Pixel coordinate tracking listing:
>>>>>

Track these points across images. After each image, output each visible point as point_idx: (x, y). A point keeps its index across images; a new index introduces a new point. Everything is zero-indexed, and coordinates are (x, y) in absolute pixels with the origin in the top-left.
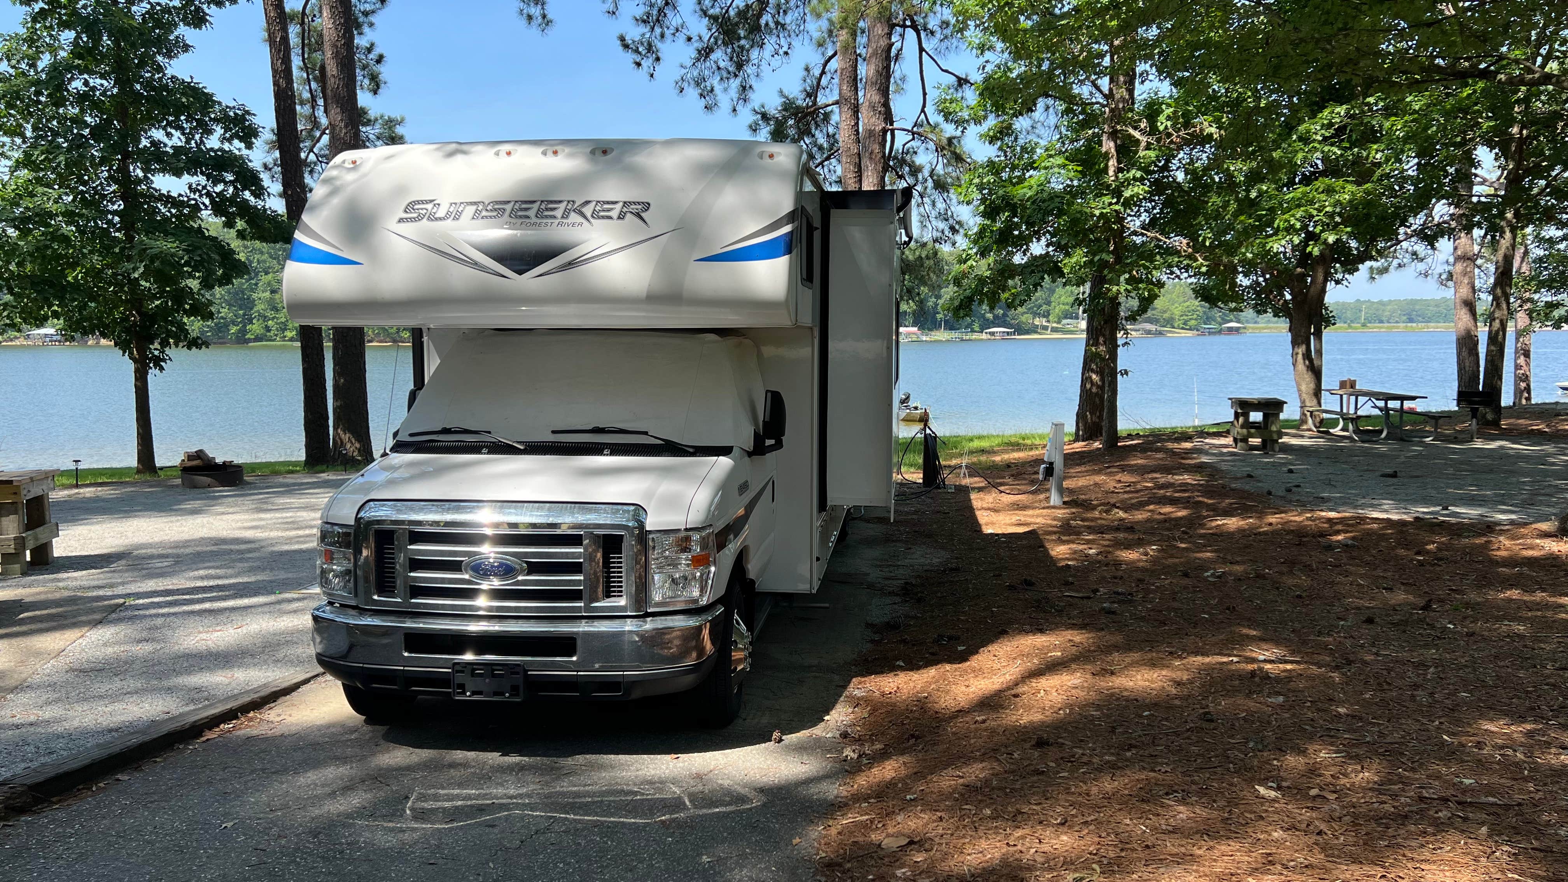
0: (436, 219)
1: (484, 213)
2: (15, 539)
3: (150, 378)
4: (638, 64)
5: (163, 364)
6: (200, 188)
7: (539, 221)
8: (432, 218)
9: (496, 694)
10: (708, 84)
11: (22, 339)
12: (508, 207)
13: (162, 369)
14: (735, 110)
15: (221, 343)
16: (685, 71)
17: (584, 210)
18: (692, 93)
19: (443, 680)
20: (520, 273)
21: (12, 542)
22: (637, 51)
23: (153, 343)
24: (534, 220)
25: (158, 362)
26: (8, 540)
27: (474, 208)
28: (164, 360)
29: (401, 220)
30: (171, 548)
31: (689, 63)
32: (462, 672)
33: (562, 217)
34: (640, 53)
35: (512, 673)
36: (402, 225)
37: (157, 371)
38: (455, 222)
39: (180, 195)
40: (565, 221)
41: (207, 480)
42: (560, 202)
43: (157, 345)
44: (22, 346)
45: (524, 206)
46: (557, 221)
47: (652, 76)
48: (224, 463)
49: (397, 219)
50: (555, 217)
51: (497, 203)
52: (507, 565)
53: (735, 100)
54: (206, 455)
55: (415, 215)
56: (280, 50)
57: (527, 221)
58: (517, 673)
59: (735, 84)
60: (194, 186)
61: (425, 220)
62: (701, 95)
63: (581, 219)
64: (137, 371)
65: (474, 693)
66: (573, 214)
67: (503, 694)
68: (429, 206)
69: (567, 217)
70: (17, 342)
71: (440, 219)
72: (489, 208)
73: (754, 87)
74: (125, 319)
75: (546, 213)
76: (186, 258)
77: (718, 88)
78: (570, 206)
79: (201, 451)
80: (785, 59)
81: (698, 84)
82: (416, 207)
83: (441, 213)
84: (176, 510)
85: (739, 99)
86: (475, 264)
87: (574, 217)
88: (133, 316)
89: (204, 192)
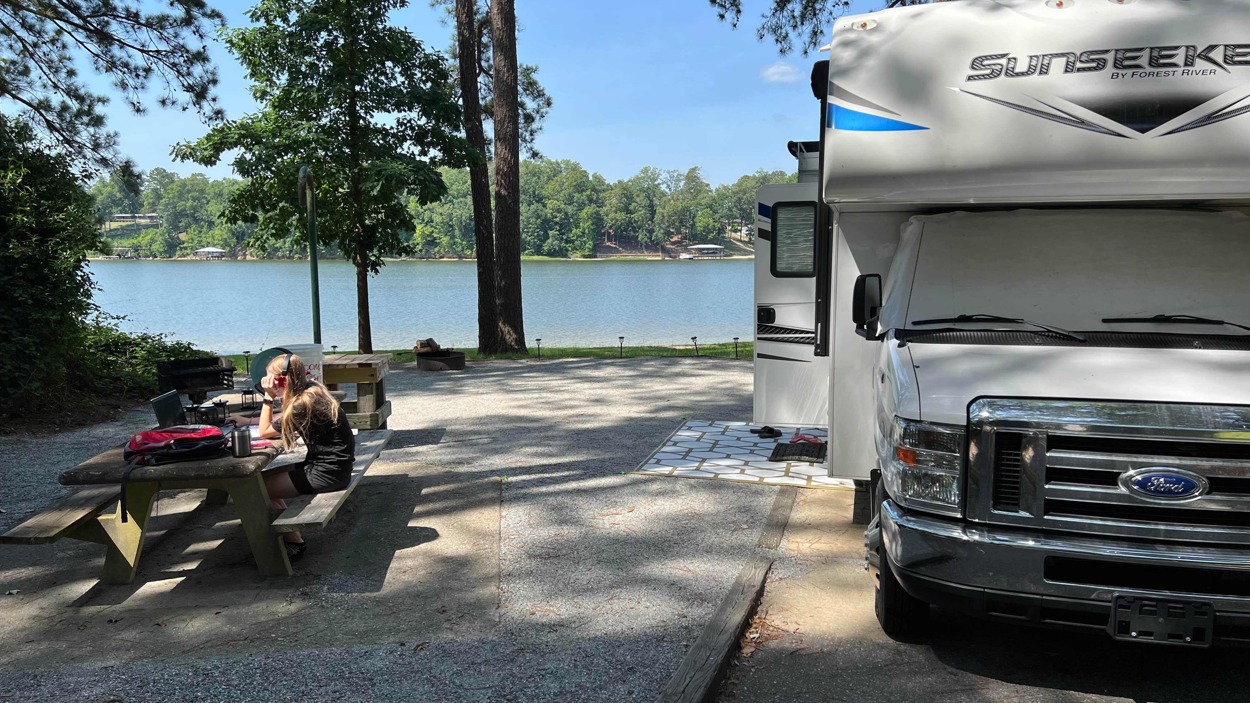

<<<<<

#### [Exercise]
Rewrite the entire listing with every occurrence of "images" replaced by "frames", leaving all other text unchanged, and omit the pictures from your answer.

#### [Task answer]
Track these points across frames. After each image, output each visible point as point_idx: (x, y). A point keeps its index across frames; a new index introduces a new point. Everything is zero-indexed, and coordinates are (x, y) in absolute pixels with the origin in the top-left.
0: (436, 219)
1: (484, 213)
2: (15, 539)
3: (150, 378)
4: (638, 64)
5: (163, 364)
6: (200, 188)
7: (539, 221)
8: (432, 218)
9: (496, 694)
10: (708, 84)
11: (22, 339)
12: (508, 207)
13: (162, 369)
14: (735, 110)
15: (221, 343)
16: (685, 71)
17: (584, 210)
18: (692, 93)
19: (443, 680)
20: (520, 273)
21: (12, 542)
22: (637, 51)
23: (153, 343)
24: (534, 220)
25: (158, 362)
26: (8, 540)
27: (474, 208)
28: (164, 360)
29: (401, 220)
30: (171, 548)
31: (689, 63)
32: (462, 672)
33: (562, 217)
34: (640, 53)
35: (512, 673)
36: (402, 225)
37: (157, 371)
38: (455, 222)
39: (180, 195)
40: (565, 221)
41: (207, 480)
42: (560, 202)
43: (157, 345)
44: (22, 346)
45: (524, 206)
46: (557, 221)
47: (652, 76)
48: (224, 463)
49: (397, 219)
50: (555, 217)
51: (497, 203)
52: (507, 565)
53: (735, 100)
54: (206, 455)
55: (415, 215)
56: (280, 50)
57: (527, 221)
58: (517, 673)
59: (735, 84)
60: (194, 186)
61: (425, 220)
62: (701, 95)
63: (581, 219)
64: (137, 371)
65: (474, 693)
66: (573, 214)
67: (503, 694)
68: (429, 206)
69: (567, 217)
70: (17, 342)
71: (440, 219)
72: (489, 208)
73: (754, 87)
74: (125, 319)
75: (546, 213)
76: (186, 258)
77: (718, 88)
78: (570, 206)
79: (201, 451)
80: (785, 59)
81: (698, 84)
82: (416, 207)
83: (441, 213)
84: (176, 510)
85: (739, 99)
86: (475, 264)
87: (574, 217)
88: (133, 316)
89: (204, 192)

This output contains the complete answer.